Our homeschool life wasn’t idyllic - there were many days when I wished a yellow school bus would come for my students - or a yellow taxi would come for me! I’m sure the feeling was mutual!

I don’t know what my kids’ memories will be of our AncoraImpara but I’ll remember many little things:

- first epiphany with Jake about the pharoahs.

- Sam sneakily making all manner of schoolroom weaponry with paperclips and paper.

- Salem when we were on a two week long train trip - had a layover in LA - where did we go?! - to a museum! I remember holding her hand on the escalator and her looking at me suspiciously and saying: “Are we on a field trip? We’re on a field trip, aren’t we?!” I was kinda shocked - when I was in school we LIVED for field trips!

- watching Bram read The Hobbit himself in a hotel lobby in Germany.

- snuggling with Brie while reading Milly-Molly-Mandy alone.

- Parlour School.

- homework squabbles.

- learning breakthroughs.

- pushing through hard stuff and accepting limitations.

- lesson planning.

- ditching some curricula and finishing others.

- discovering the next read-aloud selections and tucking them into my read-aloud bag.

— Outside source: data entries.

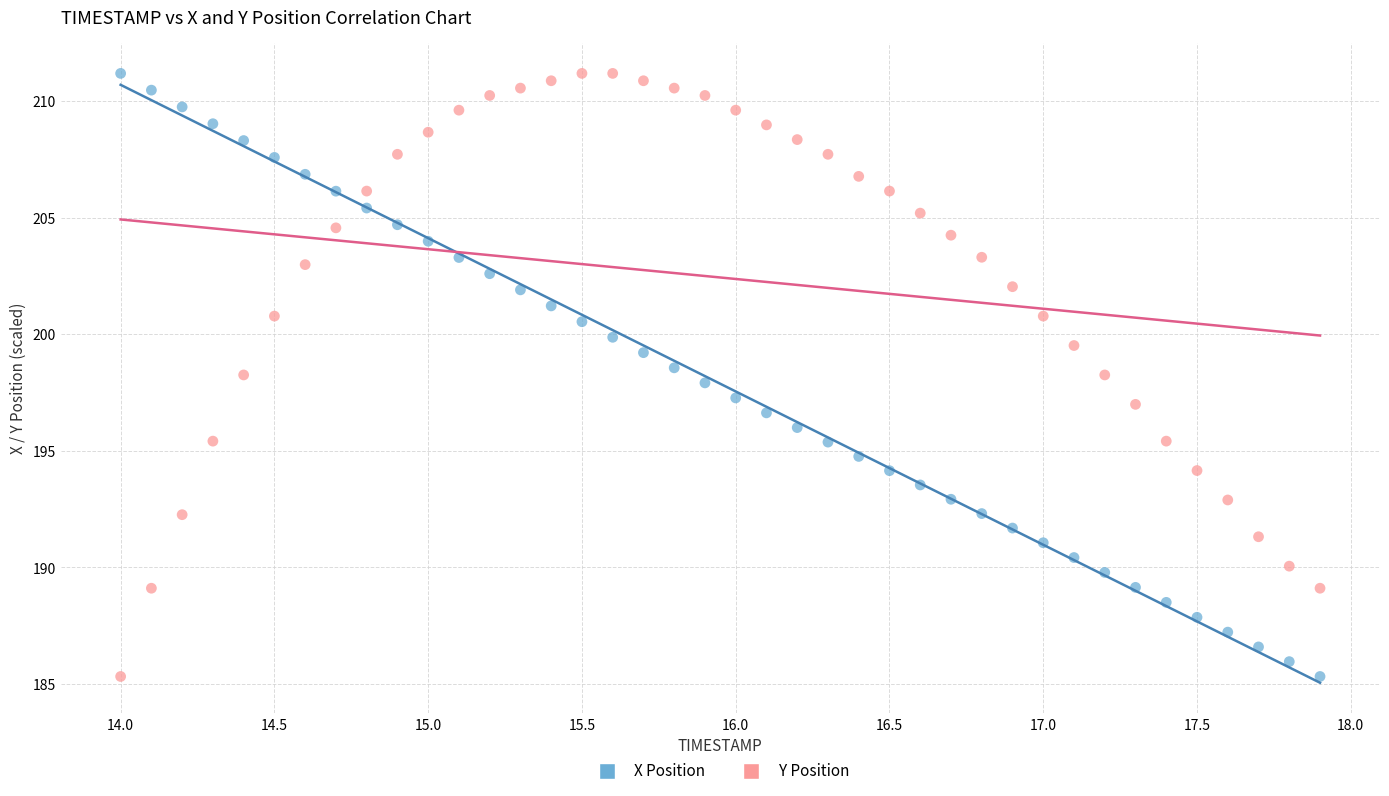

Across all data points, what is the range of Y values (max minus min)?

25.9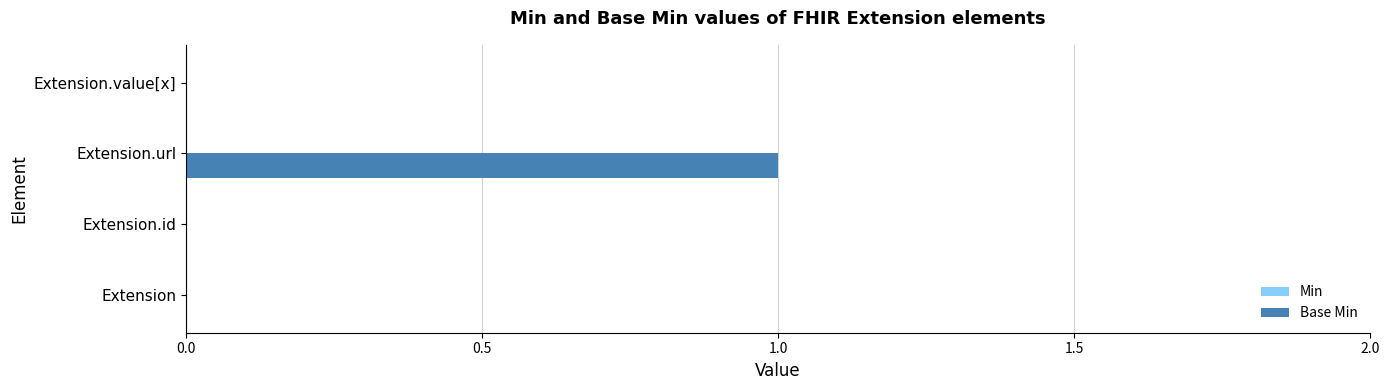

Which category has the highest value across all series?

Extension.url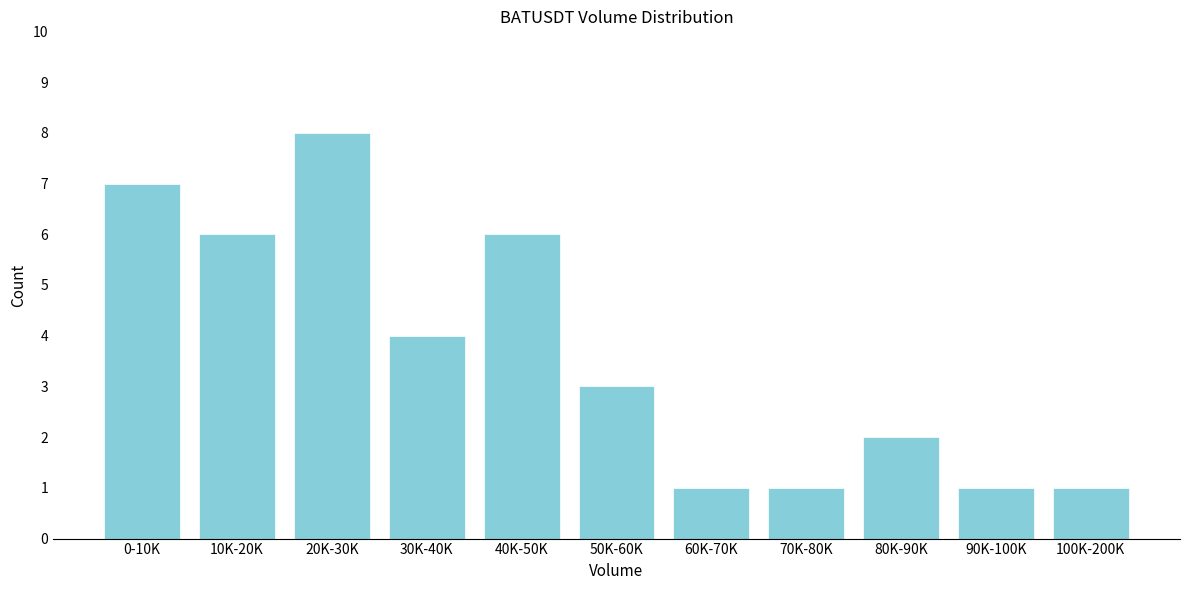

Reading right to left, transcribe all the data shown in this chart.

1	1	2	1	1	3	6	4	8	6	7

My vision for family life is summed up by Jo March speaking to her father (Little Men - less well-known but even better than Little Women!):

Jo said: “...I only want to give these children a home in which they can be taught the few simple things which will help to make life less hard to them when they go out to fight their battles in the world. Honesty, courage, industry, faith in God, their fellow-creatures, and themselves; that is all I try for.” 

Mr. March replied: “That is everything. Give them these helps, then let them go to work out their life as men and women; and whatever their success and failure is.”

Yes. That is it. Everything.

So soon - off they go. And home I stay - to pray them each on their way.

Always learning. Always praying. Always family.